>>>
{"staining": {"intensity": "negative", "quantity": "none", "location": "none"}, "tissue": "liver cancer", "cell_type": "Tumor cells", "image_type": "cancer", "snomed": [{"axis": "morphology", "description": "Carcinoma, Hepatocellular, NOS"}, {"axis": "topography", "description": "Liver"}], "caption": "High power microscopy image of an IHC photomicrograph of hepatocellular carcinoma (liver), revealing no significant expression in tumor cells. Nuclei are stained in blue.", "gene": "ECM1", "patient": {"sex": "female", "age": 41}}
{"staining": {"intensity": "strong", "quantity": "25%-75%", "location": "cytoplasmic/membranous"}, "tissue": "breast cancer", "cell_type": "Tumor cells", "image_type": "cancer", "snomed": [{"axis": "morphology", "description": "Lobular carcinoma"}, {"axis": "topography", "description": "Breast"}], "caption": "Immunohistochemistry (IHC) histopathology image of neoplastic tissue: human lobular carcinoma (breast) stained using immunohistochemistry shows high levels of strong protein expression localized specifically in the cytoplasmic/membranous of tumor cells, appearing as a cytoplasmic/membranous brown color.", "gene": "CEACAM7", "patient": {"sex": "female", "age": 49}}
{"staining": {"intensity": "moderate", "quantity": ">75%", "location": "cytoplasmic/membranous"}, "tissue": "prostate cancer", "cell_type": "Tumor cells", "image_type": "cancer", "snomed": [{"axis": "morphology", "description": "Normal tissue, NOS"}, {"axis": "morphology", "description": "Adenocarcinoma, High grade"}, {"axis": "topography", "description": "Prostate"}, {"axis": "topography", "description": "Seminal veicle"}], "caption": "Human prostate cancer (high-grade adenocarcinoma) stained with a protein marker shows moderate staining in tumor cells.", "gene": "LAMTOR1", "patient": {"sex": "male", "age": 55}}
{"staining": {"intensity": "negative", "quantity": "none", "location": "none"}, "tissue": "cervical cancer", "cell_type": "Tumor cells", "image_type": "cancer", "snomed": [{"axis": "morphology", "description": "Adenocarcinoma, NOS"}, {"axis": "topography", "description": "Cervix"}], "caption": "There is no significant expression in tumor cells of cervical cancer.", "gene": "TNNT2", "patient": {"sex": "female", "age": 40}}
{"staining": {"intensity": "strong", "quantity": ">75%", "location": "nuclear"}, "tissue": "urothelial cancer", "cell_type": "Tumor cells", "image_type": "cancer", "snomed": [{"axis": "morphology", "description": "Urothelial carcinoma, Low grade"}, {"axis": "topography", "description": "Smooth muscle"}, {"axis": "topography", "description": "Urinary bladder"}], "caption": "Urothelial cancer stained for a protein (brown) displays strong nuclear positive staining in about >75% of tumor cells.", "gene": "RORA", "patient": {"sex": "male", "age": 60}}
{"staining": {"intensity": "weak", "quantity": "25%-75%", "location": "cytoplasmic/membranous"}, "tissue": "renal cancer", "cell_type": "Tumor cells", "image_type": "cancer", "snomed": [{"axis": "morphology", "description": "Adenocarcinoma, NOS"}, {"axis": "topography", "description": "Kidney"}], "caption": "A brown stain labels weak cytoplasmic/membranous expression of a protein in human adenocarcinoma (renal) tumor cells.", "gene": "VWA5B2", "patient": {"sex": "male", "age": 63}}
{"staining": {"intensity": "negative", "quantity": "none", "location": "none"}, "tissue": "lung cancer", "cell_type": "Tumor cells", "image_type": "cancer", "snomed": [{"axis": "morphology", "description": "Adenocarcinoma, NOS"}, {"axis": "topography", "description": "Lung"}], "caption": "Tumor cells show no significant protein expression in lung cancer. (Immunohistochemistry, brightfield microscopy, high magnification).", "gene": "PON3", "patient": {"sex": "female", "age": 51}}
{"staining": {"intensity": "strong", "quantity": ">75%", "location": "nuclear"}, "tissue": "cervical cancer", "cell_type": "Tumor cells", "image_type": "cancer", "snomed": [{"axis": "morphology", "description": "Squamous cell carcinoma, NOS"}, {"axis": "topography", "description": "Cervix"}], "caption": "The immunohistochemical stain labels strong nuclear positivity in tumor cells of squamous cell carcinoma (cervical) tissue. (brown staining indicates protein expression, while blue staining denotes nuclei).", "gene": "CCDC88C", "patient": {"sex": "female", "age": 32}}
<<<
**Required work**
Pick every line containing the word "blue" out of the material, and copy those lines.

**Answer to the exercise**
{"staining": {"intensity": "negative", "quantity": "none", "location": "none"}, "tissue": "liver cancer", "cell_type": "Tumor cells", "image_type": "cancer", "snomed": [{"axis": "morphology", "description": "Carcinoma, Hepatocellular, NOS"}, {"axis": "topography", "description": "Liver"}], "caption": "High power microscopy image of an IHC photomicrograph of hepatocellular carcinoma (liver), revealing no significant expression in tumor cells. Nuclei are stained in blue.", "gene": "ECM1", "patient": {"sex": "female", "age": 41}}
{"staining": {"intensity": "strong", "quantity": ">75%", "location": "nuclear"}, "tissue": "cervical cancer", "cell_type": "Tumor cells", "image_type": "cancer", "snomed": [{"axis": "morphology", "description": "Squamous cell carcinoma, NOS"}, {"axis": "topography", "description": "Cervix"}], "caption": "The immunohistochemical stain labels strong nuclear positivity in tumor cells of squamous cell carcinoma (cervical) tissue. (brown staining indicates protein expression, while blue staining denotes nuclei).", "gene": "CCDC88C", "patient": {"sex": "female", "age": 32}}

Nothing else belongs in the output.